> Problems to solve:
1. List every sentence in the Dalí essay that ends with a question mark.
2. Please carry the Dalí essay further, starting after its last sentence.

> Document extract:
══════════════════════════════
The same mountains appear as other, as foreign. Why? Not so much because of the different coloring, but rather because the land has broken away as if by a tectonic plaque. The mountains of youth, of innocence, have broken away from the security which previously allowed Dalí his placid dream. Properly speaking, the continent now appears there in the distance. It was once closest, now it remains inaccessible. We stand over water where once continental land ruled. The world has become a permanent becoming in which time itself becomes transformed. Memory disintegrated has nowhere now to anchor itself firmly. The solid ground has become liquid. Earth becomes once again marine; but not really, the world simply once again knows itself to have been marine. Memory must constantly forget this to remain as solid as can be.

And not even that is true, for one sees not water, but rather a thin canvas supported by the weakened branch of a new minute, but still leafless tree, which carries upon itself all the weight of sanity. Our previous tree has given birth to itself, but dwarfed by the passage of time. Surprisingly it isn’t even held in place by the strength of the cubic form which supported it 2 decades ago. How, then, could it support the whole of the coetaneous canvas which it carries? It might be really supported instead by the very canvas which opens itself before our spectator’s eyes as a new skin awaiting our explorations. By watching Dalí’s watches unfold, we ourselves sustain that tree which stares at us in the anguish of one who knows himself soon to collapse. And yet the elder tree of decades past has sprout a sibling; disintegration seems to allow for the possibility of the rebirth of self-sufficient trees freed from the necessity of leaves.

What has happened to the watches we have watched? Quite a lot. The angle of future existence supported by the changed tree explodes. Its bluish tranquility gives way to the metallic color of lifeless minerals. The pointer is thrown in flight into pieces. It has imploded; only a natural shadow remains. This watch can no longer be winded. Time has undergone a further transformation from the one we found in the Persistence of memory. A deeper time, the foundational time of poetry, is glimpsed. Implosion has rid the previous soft-watches of numbers, leaving instead the shadow of their mathematics. Shadows which provide the key to our most human possibility, a glance into our mortality which lies hidden from us busying ourselves at all times without any temporal depth, relying constantly on watches which have remained dangerously overlooked.
══════════════════════════════
> Record extracts:
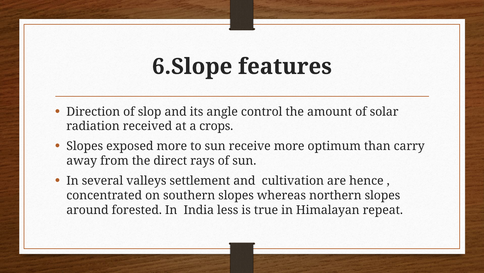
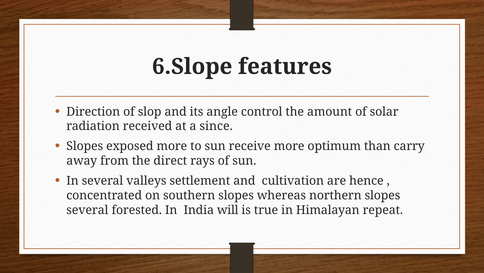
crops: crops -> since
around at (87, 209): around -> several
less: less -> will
══════════════════════════════
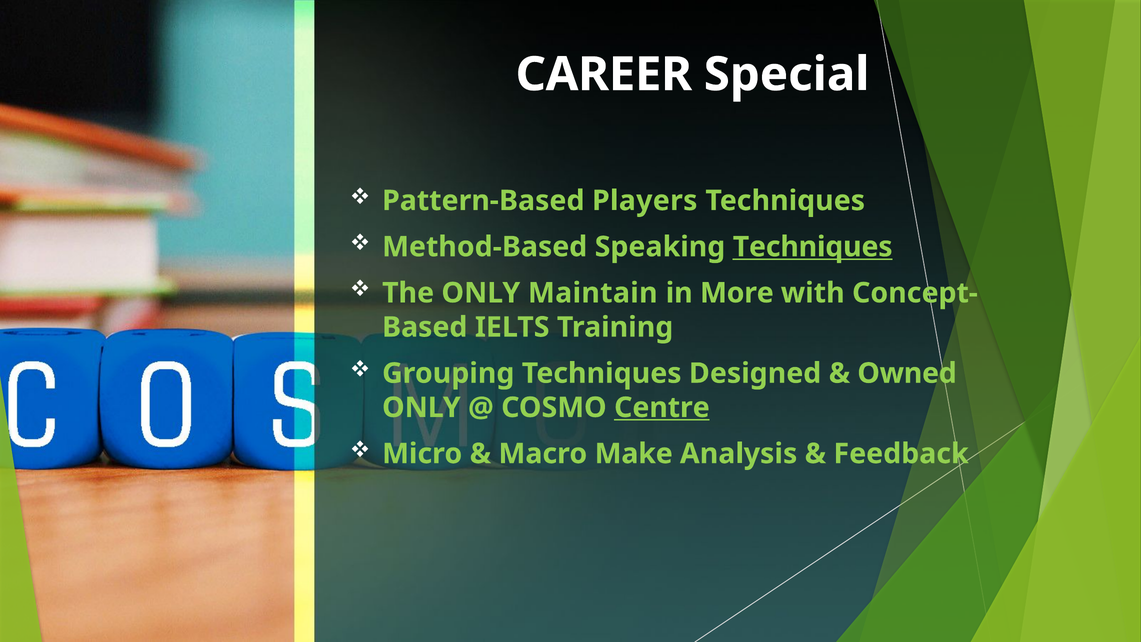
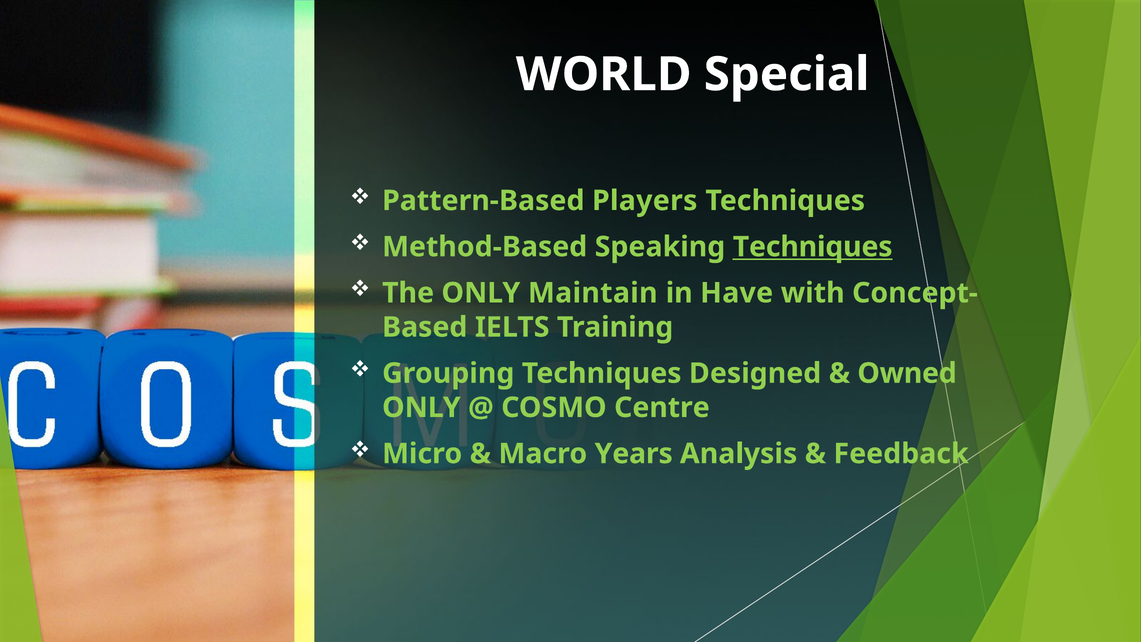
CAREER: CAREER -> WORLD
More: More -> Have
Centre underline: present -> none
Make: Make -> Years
══════════════════════════════
> Written answers:
1.
- Why?
- How, then, could it support the whole of the coetaneous canvas which it carries?
- What has happened to the watches we have watched?

2.
But something rather different occurs below the watery surface with our second watch. The portrait of the artist as a young man lies now dissolved in the uncertainty of he who no longer governs his own time. Creativity gains control over our desire to control time. Dalí reveals our desire for immortality as the dangerous desire which possesses us. Opening itself to its most primordial temporal depth, each face looses its definite figures. Conscious of the body’s temporality, Dalí liberates the body from itself and its sufferings. It is only then that the dangerous liberation from the time of ticking watches takes place. The logic of numbers lies revealed; numerical data no longer dates.

Our third soft-watch —–which previously anchored itself firmly on the cubic structure— now appears fully submerged undergoing with certainty the process of its own unstoppable rusting. Void of life, it appears golden metallic much like king Midas’ attempt to govern the temporality of his loved ones. It has moved indicating 12 o’clock. Twenty years have gone by in only five minutes. The time of those who are ill, as ill as Hans Castorp —Thomas Mann’s wonderful hero from The Magic Mountain —– has appropriated our temporal existence. The time which reveals a never-ending afternoon is done away with; the canvas instead reveals the longest day ever recorded as the few last instants of the drowned man to whom his life is suddenly revealed.

And what has occurred to our enigmatic fourth soft-match? It has been displaced unto the depths of the canvas. Now it appears open, almost just as any other watch does; now we seem to know it. And yet, underneath the nuclear structures with which Dalí fell in love in his later years ––which were to include the marvelous mathematic of the rhinoceros— we humans can hardly even see. The grounding of what is, must remain forever unfathomable. This uncertainty, which persists even after the disintegration of memory, requires the dignity of a courage free of illusions. It is in the courage of humans such as Dalí —-and his compatriot Don Quixote—- that we today may at least take a glimpse of those depths which are denied to us ordinary temporal beings. In doing so they provide us with the possibility of disintegrating our morbid assurances. Perhaps in this way alone can there come into being the beautiful Venus of Milo whose body reveals the bullfighter who knows of his instantaneous temporality in confrontation with Nature. Herein lies the magic —-far from the persistent memory of Nordic experiences—- of Dalí’s beautiful painting entitled The Hallucinogenic Toreador (1970).

A) Three other related paintings with soft watches
Soft Watch at the Moment of First Explosion, 1954 [link] , The Garden of Hours, 1981, [link] , Wounded Soft Watch, 1974, [link] .

B) Dali on the Internet
[link]

(Note: FOR AN IDENTICAL PRESENTATION WHICH INCLUDES SOME PHOTOS, PLEASE SEE THE FOLLOWING: link )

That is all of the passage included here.